Exercise brief - Exactly and only the lines from the one containing "从单纯的跑腿到本地生活服务、" through the close of the entries below are to be set down.

Records for processing -
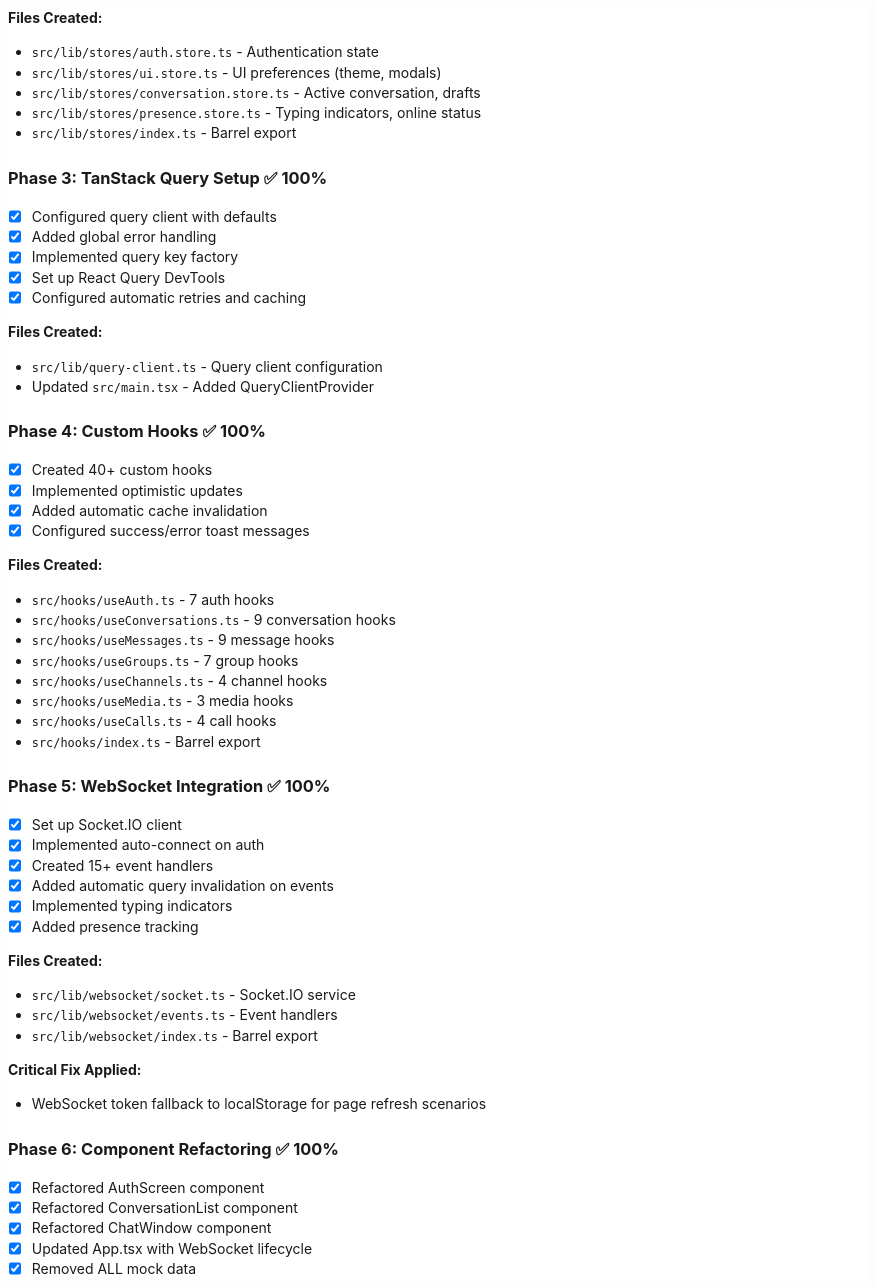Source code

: **Files Created:**
- `src/lib/stores/auth.store.ts` - Authentication state
- `src/lib/stores/ui.store.ts` - UI preferences (theme, modals)
- `src/lib/stores/conversation.store.ts` - Active conversation, drafts
- `src/lib/stores/presence.store.ts` - Typing indicators, online status
- `src/lib/stores/index.ts` - Barrel export

### Phase 3: TanStack Query Setup ✅ 100%
- [x] Configured query client with defaults
- [x] Added global error handling
- [x] Implemented query key factory
- [x] Set up React Query DevTools
- [x] Configured automatic retries and caching

**Files Created:**
- `src/lib/query-client.ts` - Query client configuration
- Updated `src/main.tsx` - Added QueryClientProvider

### Phase 4: Custom Hooks ✅ 100%
- [x] Created 40+ custom hooks
- [x] Implemented optimistic updates
- [x] Added automatic cache invalidation
- [x] Configured success/error toast messages

**Files Created:**
- `src/hooks/useAuth.ts` - 7 auth hooks
- `src/hooks/useConversations.ts` - 9 conversation hooks
- `src/hooks/useMessages.ts` - 9 message hooks
- `src/hooks/useGroups.ts` - 7 group hooks
- `src/hooks/useChannels.ts` - 4 channel hooks
- `src/hooks/useMedia.ts` - 3 media hooks
- `src/hooks/useCalls.ts` - 4 call hooks
- `src/hooks/index.ts` - Barrel export

### Phase 5: WebSocket Integration ✅ 100%
- [x] Set up Socket.IO client
- [x] Implemented auto-connect on auth
- [x] Created 15+ event handlers
- [x] Added automatic query invalidation on events
- [x] Implemented typing indicators
- [x] Added presence tracking

**Files Created:**
- `src/lib/websocket/socket.ts` - Socket.IO service
- `src/lib/websocket/events.ts` - Event handlers
- `src/lib/websocket/index.ts` - Barrel export

**Critical Fix Applied:**
- WebSocket token fallback to localStorage for page refresh scenarios

### Phase 6: Component Refactoring ✅ 100%
- [x] Refactored AuthScreen component
- [x] Refactored ConversationList component
- [x] Refactored ChatWindow component
- [x] Updated App.tsx with WebSocket lifecycle
- [x] Removed ALL mock data
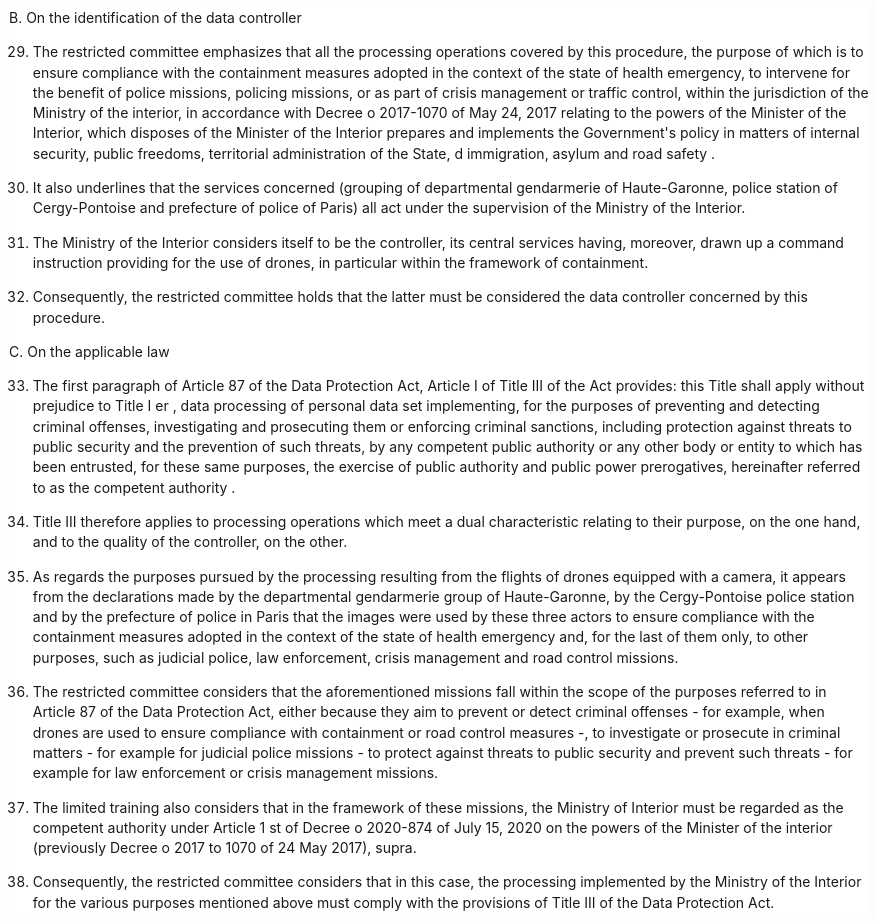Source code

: B. On the identification of the data controller

29. The restricted committee emphasizes that all the processing operations covered by this procedure, the purpose of which is to ensure compliance with the containment measures adopted in the context of the state of health emergency, to intervene for the benefit of police missions, policing missions, or as part of crisis management or traffic control, within the jurisdiction of the Ministry of the interior, in accordance with Decree o 2017-1070 of May 24, 2017 relating to the powers of the Minister of the Interior, which disposes of the Minister of the Interior prepares and implements the Government's policy in matters of internal security, public freedoms, territorial administration of the State, d immigration, asylum and road safety .

30. It also underlines that the services concerned (grouping of departmental gendarmerie of Haute-Garonne, police station of Cergy-Pontoise and prefecture of police of Paris) all act under the supervision of the Ministry of the Interior.

31. The Ministry of the Interior considers itself to be the controller, its central services having, moreover, drawn up a command instruction providing for the use of drones, in particular within the framework of containment.

32. Consequently, the restricted committee holds that the latter must be considered the data controller concerned by this procedure.

C. On the applicable law

33. The first paragraph of Article 87 of the Data Protection Act, Article I of Title III of the Act provides: this Title shall apply without prejudice to Title I er , data processing of personal data set implementing, for the purposes of preventing and detecting criminal offenses, investigating and prosecuting them or enforcing criminal sanctions, including protection against threats to public security and the prevention of such threats, by any competent public authority or any other body or entity to which has been entrusted, for these same purposes, the exercise of public authority and public power prerogatives, hereinafter referred to as the competent authority .

34. Title III therefore applies to processing operations which meet a dual characteristic relating to their purpose, on the one hand, and to the quality of the controller, on the other.

35. As regards the purposes pursued by the processing resulting from the flights of drones equipped with a camera, it appears from the declarations made by the departmental gendarmerie group of Haute-Garonne, by the Cergy-Pontoise police station and by the prefecture of police in Paris that the images were used by these three actors to ensure compliance with the containment measures adopted in the context of the state of health emergency and, for the last of them only, to other purposes, such as judicial police, law enforcement, crisis management and road control missions.

36. The restricted committee considers that the aforementioned missions fall within the scope of the purposes referred to in Article 87 of the Data Protection Act, either because they aim to prevent or detect criminal offenses - for example, when drones are used to ensure compliance with containment or road control measures -, to investigate or prosecute in criminal matters - for example for judicial police missions - to protect against threats to public security and prevent such threats - for example for law enforcement or crisis management missions.

37. The limited training also considers that in the framework of these missions, the Ministry of Interior must be regarded as the competent authority under Article 1 st of Decree o 2020-874 of July 15, 2020 on the powers of the Minister of the interior (previously Decree o 2017 to 1070 of 24 May 2017), supra.

38. Consequently, the restricted committee considers that in this case, the processing implemented by the Ministry of the Interior for the various purposes mentioned above must comply with the provisions of Title III of the Data Protection Act.

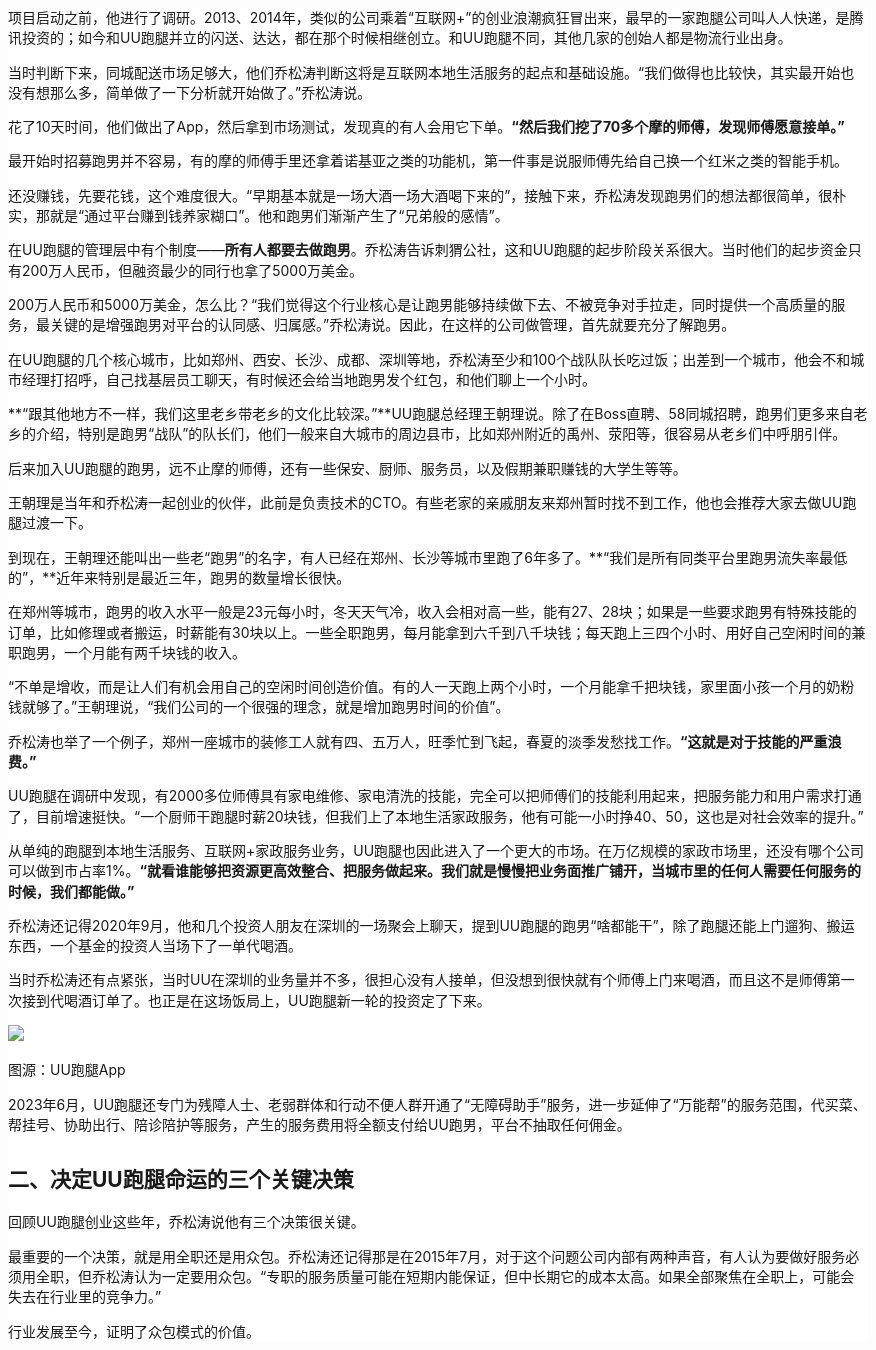 项目启动之前，他进行了调研。2013、2014年，类似的公司乘着“互联网+”的创业浪潮疯狂冒出来，最早的一家跑腿公司叫人人快递，是腾讯投资的；如今和UU跑腿并立的闪送、达达，都在那个时候相继创立。和UU跑腿不同，其他几家的创始人都是物流行业出身。

当时判断下来，同城配送市场足够大，他们乔松涛判断这将是互联网本地生活服务的起点和基础设施。“我们做得也比较快，其实最开始也没有想那么多，简单做了一下分析就开始做了。”乔松涛说。

花了10天时间，他们做出了App，然后拿到市场测试，发现真的有人会用它下单。**“然后我们挖了70多个摩的师傅，发现师傅愿意接单。”**

最开始时招募跑男并不容易，有的摩的师傅手里还拿着诺基亚之类的功能机，第一件事是说服师傅先给自己换一个红米之类的智能手机。

还没赚钱，先要花钱，这个难度很大。“早期基本就是一场大酒一场大酒喝下来的”，接触下来，乔松涛发现跑男们的想法都很简单，很朴实，那就是“通过平台赚到钱养家糊口”。他和跑男们渐渐产生了“兄弟般的感情”。

在UU跑腿的管理层中有个制度——**所有人都要去做跑男**。乔松涛告诉刺猬公社，这和UU跑腿的起步阶段关系很大。当时他们的起步资金只有200万人民币，但融资最少的同行也拿了5000万美金。

200万人民币和5000万美金，怎么比？“我们觉得这个行业核心是让跑男能够持续做下去、不被竞争对手拉走，同时提供一个高质量的服务，最关键的是增强跑男对平台的认同感、归属感。”乔松涛说。因此，在这样的公司做管理，首先就要充分了解跑男。

在UU跑腿的几个核心城市，比如郑州、西安、长沙、成都、深圳等地，乔松涛至少和100个战队队长吃过饭；出差到一个城市，他会不和城市经理打招呼，自己找基层员工聊天，有时候还会给当地跑男发个红包，和他们聊上一个小时。

**“跟其他地方不一样，我们这里老乡带老乡的文化比较深。”**UU跑腿总经理王朝理说。除了在Boss直聘、58同城招聘，跑男们更多来自老乡的介绍，特别是跑男“战队”的队长们，他们一般来自大城市的周边县市，比如郑州附近的禹州、荥阳等，很容易从老乡们中呼朋引伴。

后来加入UU跑腿的跑男，远不止摩的师傅，还有一些保安、厨师、服务员，以及假期兼职赚钱的大学生等等。

王朝理是当年和乔松涛一起创业的伙伴，此前是负责技术的CTO。有些老家的亲戚朋友来郑州暂时找不到工作，他也会推荐大家去做UU跑腿过渡一下。

到现在，王朝理还能叫出一些老“跑男”的名字，有人已经在郑州、长沙等城市里跑了6年多了。**“我们是所有同类平台里跑男流失率最低的”，**近年来特别是最近三年，跑男的数量增长很快。

在郑州等城市，跑男的收入水平一般是23元每小时，冬天天气冷，收入会相对高一些，能有27、28块；如果是一些要求跑男有特殊技能的订单，比如修理或者搬运，时薪能有30块以上。一些全职跑男，每月能拿到六千到八千块钱；每天跑上三四个小时、用好自己空闲时间的兼职跑男，一个月能有两千块钱的收入。

“不单是增收，而是让人们有机会用自己的空闲时间创造价值。有的人一天跑上两个小时，一个月能拿千把块钱，家里面小孩一个月的奶粉钱就够了。”王朝理说，“我们公司的一个很强的理念，就是增加跑男时间的价值”。

乔松涛也举了一个例子，郑州一座城市的装修工人就有四、五万人，旺季忙到飞起，春夏的淡季发愁找工作。**“这就是对于技能的严重浪费。”**

UU跑腿在调研中发现，有2000多位师傅具有家电维修、家电清洗的技能，完全可以把师傅们的技能利用起来，把服务能力和用户需求打通了，目前增速挺快。“一个厨师干跑腿时薪20块钱，但我们上了本地生活家政服务，他有可能一小时挣40、50，这也是对社会效率的提升。”

从单纯的跑腿到本地生活服务、互联网+家政服务业务，UU跑腿也因此进入了一个更大的市场。在万亿规模的家政市场里，还没有哪个公司可以做到市占率1%。**“就看谁能够把资源更高效整合、把服务做起来。我们就是慢慢把业务面推广铺开，当城市里的任何人需要任何服务的时候，我们都能做。”**

乔松涛还记得2020年9月，他和几个投资人朋友在深圳的一场聚会上聊天，提到UU跑腿的跑男“啥都能干”，除了跑腿还能上门遛狗、搬运东西，一个基金的投资人当场下了一单代喝酒。

当时乔松涛还有点紧张，当时UU在深圳的业务量并不多，很担心没有人接单，但没想到很快就有个师傅上门来喝酒，而且这不是师傅第一次接到代喝酒订单了。也正是在这场饭局上，UU跑腿新一轮的投资定了下来。

![](https://image.woshipm.com/wp-files/2023/12/NRpXvaM6c81iWjoXRLqs.png)

图源：UU跑腿App

2023年6月，UU跑腿还专门为残障人士、老弱群体和行动不便人群开通了“无障碍助手”服务，进一步延伸了“万能帮”的服务范围，代买菜、帮挂号、协助出行、陪诊陪护等服务，产生的服务费用将全额支付给UU跑男，平台不抽取任何佣金。

## 二、决定UU跑腿命运的三个关键决策

回顾UU跑腿创业这些年，乔松涛说他有三个决策很关键。

最重要的一个决策，就是用全职还是用众包。乔松涛还记得那是在2015年7月，对于这个问题公司内部有两种声音，有人认为要做好服务必须用全职，但乔松涛认为一定要用众包。“专职的服务质量可能在短期内能保证，但中长期它的成本太高。如果全部聚焦在全职上，可能会失去在行业里的竞争力。”

行业发展至今，证明了众包模式的价值。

Response area -
从单纯的跑腿到本地生活服务、互联网+家政服务业务，UU跑腿也因此进入了一个更大的市场。在万亿规模的家政市场里，还没有哪个公司可以做到市占率1%。**“就看谁能够把资源更高效整合、把服务做起来。我们就是慢慢把业务面推广铺开，当城市里的任何人需要任何服务的时候，我们都能做。”**

乔松涛还记得2020年9月，他和几个投资人朋友在深圳的一场聚会上聊天，提到UU跑腿的跑男“啥都能干”，除了跑腿还能上门遛狗、搬运东西，一个基金的投资人当场下了一单代喝酒。

当时乔松涛还有点紧张，当时UU在深圳的业务量并不多，很担心没有人接单，但没想到很快就有个师傅上门来喝酒，而且这不是师傅第一次接到代喝酒订单了。也正是在这场饭局上，UU跑腿新一轮的投资定了下来。

![](https://image.woshipm.com/wp-files/2023/12/NRpXvaM6c81iWjoXRLqs.png)

图源：UU跑腿App

2023年6月，UU跑腿还专门为残障人士、老弱群体和行动不便人群开通了“无障碍助手”服务，进一步延伸了“万能帮”的服务范围，代买菜、帮挂号、协助出行、陪诊陪护等服务，产生的服务费用将全额支付给UU跑男，平台不抽取任何佣金。

## 二、决定UU跑腿命运的三个关键决策

回顾UU跑腿创业这些年，乔松涛说他有三个决策很关键。

最重要的一个决策，就是用全职还是用众包。乔松涛还记得那是在2015年7月，对于这个问题公司内部有两种声音，有人认为要做好服务必须用全职，但乔松涛认为一定要用众包。“专职的服务质量可能在短期内能保证，但中长期它的成本太高。如果全部聚焦在全职上，可能会失去在行业里的竞争力。”

行业发展至今，证明了众包模式的价值。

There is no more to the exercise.